The fear driving most mid-career professionals? It's the wrong question entirely.
"If you want to compete against something that works 24/7, that's trained on trillions of data sets, that can recall them in a second, that can cross-pollinate and analyse the data in ways that a human could never do—" he pauses. "It's a zero-sum game."
Instead, reframe: "How might AI help me be the best version of myself where I still get paid the same amount of money?"
The Skill You Already Have That AI Can't Touch
Here's the counterintuitive truth that should reassure every anxious professional: "AI is the first technology in the history of humankind that requires you to know nothing about technology."
An English professor will get better results from AI than a software developer, O'Hanlon argues, because it processes natural language.
"You don't need to know everything about the electrical system of a car. Do you just need to get in and drive it? You can drive AI."
What AI can't replicate? The human elements you've been devaluing: emotional intelligence, gut feelings, contextual understanding, collaborative nuance, your professional network but on years of developing trust.
"There's a lot of things that humans can do in understanding, making decisions that are based on the hidden language in language—the emotional response. AI can do some of that but not like a human can."
Your Multidisciplinary Advantage
O'Hanlon's secret weapon wasn't being the best musician or the best coder. It was connecting the unconnected.
"I love horse riding, I love everything about horses, I'm an accountant—they don't fit together. Go to an AI engine and go 'how can I build a business which takes my two skills, horse riding and accounting? Give me 10 options for a future where I'm super valuable.' You can do that right now on ChatGPT, on Claude, on any of these engines."
This is where your seemingly random career experiences become assets. That stint in retail before you moved into finance? The creative writing degree before your MBA? The volunteer work that seemed unrelated to your day job?

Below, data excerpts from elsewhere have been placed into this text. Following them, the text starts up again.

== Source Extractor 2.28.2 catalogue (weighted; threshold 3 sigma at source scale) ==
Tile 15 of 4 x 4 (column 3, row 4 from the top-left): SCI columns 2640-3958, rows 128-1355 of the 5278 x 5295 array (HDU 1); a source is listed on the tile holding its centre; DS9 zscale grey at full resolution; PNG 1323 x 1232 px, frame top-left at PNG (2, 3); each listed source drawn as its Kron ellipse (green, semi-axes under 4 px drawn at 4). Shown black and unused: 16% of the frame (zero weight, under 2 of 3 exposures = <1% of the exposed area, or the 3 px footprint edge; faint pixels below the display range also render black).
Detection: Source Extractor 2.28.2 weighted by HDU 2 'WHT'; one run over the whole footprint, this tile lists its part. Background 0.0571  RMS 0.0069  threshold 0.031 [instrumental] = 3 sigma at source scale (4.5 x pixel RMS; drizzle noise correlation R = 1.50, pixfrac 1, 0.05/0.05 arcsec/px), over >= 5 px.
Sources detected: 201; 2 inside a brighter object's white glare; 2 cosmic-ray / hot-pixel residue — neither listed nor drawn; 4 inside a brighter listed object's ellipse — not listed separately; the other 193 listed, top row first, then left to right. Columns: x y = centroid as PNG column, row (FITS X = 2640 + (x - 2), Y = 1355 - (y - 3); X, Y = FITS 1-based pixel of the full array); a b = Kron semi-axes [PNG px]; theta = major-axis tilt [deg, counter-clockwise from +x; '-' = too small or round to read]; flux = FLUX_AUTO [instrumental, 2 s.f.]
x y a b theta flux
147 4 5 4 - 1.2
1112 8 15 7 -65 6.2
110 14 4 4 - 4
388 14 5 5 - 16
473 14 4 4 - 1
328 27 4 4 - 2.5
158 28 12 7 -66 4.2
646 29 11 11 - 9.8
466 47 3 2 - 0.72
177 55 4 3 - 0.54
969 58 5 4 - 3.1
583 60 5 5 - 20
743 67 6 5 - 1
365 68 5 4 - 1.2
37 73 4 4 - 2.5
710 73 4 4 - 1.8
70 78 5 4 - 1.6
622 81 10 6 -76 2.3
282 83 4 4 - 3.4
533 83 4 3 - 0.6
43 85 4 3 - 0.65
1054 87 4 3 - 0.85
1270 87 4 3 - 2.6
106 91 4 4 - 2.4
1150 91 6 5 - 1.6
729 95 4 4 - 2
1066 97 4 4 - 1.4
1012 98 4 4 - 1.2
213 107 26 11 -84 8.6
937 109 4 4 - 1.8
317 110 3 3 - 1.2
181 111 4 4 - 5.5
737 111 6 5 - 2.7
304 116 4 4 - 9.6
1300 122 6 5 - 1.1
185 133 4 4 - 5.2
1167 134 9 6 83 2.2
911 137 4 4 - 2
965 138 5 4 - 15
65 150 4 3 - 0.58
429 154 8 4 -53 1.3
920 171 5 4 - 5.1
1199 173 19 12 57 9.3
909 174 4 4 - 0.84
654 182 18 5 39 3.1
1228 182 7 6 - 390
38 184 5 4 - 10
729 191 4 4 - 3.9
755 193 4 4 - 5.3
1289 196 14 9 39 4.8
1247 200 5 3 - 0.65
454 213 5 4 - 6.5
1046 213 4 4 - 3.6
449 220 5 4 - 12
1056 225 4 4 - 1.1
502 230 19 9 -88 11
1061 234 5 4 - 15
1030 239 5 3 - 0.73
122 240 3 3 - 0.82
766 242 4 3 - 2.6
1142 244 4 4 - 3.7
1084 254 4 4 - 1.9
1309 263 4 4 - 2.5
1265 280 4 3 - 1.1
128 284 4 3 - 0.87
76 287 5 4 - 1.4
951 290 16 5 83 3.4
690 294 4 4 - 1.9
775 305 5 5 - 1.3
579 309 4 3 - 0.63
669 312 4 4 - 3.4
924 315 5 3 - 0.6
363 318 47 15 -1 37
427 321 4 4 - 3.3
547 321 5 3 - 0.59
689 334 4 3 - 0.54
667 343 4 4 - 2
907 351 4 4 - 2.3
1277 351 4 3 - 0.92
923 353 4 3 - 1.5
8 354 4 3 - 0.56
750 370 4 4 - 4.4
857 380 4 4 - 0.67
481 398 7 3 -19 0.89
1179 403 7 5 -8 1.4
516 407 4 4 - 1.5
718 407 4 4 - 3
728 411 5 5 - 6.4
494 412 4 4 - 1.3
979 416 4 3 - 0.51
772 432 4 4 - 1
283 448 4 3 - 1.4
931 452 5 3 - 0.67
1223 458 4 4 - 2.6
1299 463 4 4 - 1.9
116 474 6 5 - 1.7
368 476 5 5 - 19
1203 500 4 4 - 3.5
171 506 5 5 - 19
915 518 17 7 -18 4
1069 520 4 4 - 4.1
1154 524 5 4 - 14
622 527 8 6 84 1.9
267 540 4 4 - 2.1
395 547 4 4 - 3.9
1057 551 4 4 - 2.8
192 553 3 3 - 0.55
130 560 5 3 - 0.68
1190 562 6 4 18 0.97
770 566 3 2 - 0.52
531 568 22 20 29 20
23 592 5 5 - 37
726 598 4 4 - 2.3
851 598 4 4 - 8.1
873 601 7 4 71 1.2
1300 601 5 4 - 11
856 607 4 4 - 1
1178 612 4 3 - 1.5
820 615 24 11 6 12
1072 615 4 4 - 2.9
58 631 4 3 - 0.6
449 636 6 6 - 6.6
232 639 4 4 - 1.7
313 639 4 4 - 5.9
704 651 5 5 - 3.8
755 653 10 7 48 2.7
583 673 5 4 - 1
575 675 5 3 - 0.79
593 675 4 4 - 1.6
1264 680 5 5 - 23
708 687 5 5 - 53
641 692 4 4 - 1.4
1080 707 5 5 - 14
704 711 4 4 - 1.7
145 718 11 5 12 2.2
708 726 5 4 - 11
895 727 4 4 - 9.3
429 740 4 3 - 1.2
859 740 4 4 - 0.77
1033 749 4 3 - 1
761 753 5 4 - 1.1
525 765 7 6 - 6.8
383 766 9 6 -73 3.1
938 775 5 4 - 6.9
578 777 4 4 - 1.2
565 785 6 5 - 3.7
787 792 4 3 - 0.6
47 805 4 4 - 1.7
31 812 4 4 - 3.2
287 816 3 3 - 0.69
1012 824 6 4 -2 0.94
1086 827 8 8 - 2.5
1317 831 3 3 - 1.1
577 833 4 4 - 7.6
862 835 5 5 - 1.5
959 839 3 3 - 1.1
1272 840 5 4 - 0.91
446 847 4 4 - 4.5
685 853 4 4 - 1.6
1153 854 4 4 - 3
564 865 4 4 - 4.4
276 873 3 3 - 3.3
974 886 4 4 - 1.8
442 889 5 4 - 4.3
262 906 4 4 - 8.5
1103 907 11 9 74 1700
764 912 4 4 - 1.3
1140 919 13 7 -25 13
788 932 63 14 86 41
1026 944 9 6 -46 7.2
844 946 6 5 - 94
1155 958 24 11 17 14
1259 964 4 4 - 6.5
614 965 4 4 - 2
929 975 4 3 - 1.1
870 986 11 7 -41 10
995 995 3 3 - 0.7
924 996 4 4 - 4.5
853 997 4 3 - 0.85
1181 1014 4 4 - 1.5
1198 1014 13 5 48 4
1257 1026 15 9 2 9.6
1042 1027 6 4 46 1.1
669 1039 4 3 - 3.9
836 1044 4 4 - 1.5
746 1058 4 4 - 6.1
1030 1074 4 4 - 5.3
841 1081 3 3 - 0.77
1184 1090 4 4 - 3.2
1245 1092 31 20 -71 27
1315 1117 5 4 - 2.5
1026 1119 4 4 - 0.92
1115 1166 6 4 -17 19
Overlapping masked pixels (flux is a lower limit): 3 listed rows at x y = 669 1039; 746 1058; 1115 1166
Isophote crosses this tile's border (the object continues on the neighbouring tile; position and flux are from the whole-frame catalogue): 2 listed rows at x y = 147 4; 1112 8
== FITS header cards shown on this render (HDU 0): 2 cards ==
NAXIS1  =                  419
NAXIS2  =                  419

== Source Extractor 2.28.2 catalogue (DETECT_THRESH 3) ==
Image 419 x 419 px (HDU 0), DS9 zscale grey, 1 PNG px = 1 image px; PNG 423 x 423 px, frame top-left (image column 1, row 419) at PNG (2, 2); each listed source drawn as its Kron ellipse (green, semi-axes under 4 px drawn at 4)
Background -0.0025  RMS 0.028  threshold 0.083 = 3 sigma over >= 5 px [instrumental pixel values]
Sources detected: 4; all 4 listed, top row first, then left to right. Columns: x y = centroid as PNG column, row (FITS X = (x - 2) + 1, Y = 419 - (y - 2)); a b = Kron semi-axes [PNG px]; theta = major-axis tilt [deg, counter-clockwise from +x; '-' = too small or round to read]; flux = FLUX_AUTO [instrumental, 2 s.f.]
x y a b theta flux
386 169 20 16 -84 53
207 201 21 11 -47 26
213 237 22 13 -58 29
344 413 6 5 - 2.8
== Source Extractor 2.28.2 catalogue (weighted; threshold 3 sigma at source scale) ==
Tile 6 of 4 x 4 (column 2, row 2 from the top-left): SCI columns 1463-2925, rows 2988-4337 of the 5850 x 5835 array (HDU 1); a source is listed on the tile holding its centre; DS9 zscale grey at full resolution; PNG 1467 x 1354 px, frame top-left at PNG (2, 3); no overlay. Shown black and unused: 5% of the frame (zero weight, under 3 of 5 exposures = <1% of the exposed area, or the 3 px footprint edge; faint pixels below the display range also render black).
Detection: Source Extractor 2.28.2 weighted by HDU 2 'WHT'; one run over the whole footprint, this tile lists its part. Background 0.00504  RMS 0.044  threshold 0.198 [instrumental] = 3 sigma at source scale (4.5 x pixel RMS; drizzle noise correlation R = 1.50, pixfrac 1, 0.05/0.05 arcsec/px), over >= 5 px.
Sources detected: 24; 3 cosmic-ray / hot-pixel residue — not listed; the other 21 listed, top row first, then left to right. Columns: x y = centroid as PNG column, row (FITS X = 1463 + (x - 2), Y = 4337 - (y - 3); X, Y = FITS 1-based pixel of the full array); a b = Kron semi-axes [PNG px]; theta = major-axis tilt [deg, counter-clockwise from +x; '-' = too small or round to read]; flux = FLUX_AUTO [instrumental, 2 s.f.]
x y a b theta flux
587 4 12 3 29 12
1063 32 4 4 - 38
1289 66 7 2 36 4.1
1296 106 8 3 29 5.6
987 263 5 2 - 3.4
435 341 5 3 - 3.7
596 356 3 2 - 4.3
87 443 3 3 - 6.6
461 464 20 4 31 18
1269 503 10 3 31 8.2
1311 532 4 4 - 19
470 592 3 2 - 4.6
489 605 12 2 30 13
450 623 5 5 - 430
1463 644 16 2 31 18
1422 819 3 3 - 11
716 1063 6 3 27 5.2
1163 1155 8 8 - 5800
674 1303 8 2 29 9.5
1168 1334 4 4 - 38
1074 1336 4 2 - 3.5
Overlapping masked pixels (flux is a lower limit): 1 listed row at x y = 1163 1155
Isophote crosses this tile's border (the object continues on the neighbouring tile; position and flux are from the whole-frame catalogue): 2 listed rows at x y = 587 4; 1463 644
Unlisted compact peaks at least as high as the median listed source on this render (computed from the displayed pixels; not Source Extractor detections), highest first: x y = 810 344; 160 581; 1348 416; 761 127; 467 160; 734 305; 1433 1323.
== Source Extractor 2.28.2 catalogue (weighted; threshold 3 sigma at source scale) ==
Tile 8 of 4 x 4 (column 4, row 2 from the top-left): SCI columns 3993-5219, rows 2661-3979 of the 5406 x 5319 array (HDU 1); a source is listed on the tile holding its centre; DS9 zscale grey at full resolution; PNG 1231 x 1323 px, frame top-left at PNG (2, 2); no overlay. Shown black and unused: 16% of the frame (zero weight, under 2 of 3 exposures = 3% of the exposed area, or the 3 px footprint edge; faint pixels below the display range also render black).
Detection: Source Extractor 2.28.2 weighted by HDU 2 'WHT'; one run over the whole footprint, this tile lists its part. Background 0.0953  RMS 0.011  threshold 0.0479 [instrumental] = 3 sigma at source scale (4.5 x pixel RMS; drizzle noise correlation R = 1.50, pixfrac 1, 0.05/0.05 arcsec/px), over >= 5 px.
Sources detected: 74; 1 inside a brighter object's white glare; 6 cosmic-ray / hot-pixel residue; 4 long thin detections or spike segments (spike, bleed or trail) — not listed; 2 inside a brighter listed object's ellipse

"When you see someone who doesn't connect with you, who you go 'oh, he's not in my tribe or she's not in my tribe, that person is a bit of a weirdo'—I gravitate towards those people because that's where the biggest innovation comes from."
Start Small, Start Now
The paralysis comes from overthinking. O'Hanlon's career didn't leap from musician to tech CEO overnight. It was curiosity compounded daily.
"We think so much about doing the thing that if we just did it, it would be so much easier than thinking about doing it."
Your action plan:
This week: Do one thing you've never done before. It can be as small as using a new software feature or reading an article in a field completely outside your expertise.
Practice the binary method: For three days, mentally categorise incoming information as 0 (can't action) or 1 (can action). Notice what happens to your sense of time and control.
Ask your ‘stupid’ questions: Even if only in your head. Why does your company do things this way? What assumptions are you making? What would happen if you connected two completely different domains?
Experiment with AI: Open ChatGPT or Claude. Ask it to help you connect your disparate skills into future career possibilities. Don't judge the output—just explore.
The Bottom Line
O'Hanlon's parting wisdom keeps it simple: "All you can do is just try it. What have you got to lose? It might seem scary, but it's only scary because you think it's scary. It's just going against your programming, that's all."
That stuck feeling? It's not permanent. It's not a verdict on your worth or your future. It's feedback that your operating system needs an upgrade.
The question isn't whether AI will change your career. It will. The question is whether you'll be a passive recipient of that change or an active architect of what comes next.
Your mastery isn't obsolete. It's the foundation. But foundations are meant to be built upon, not lived in forever.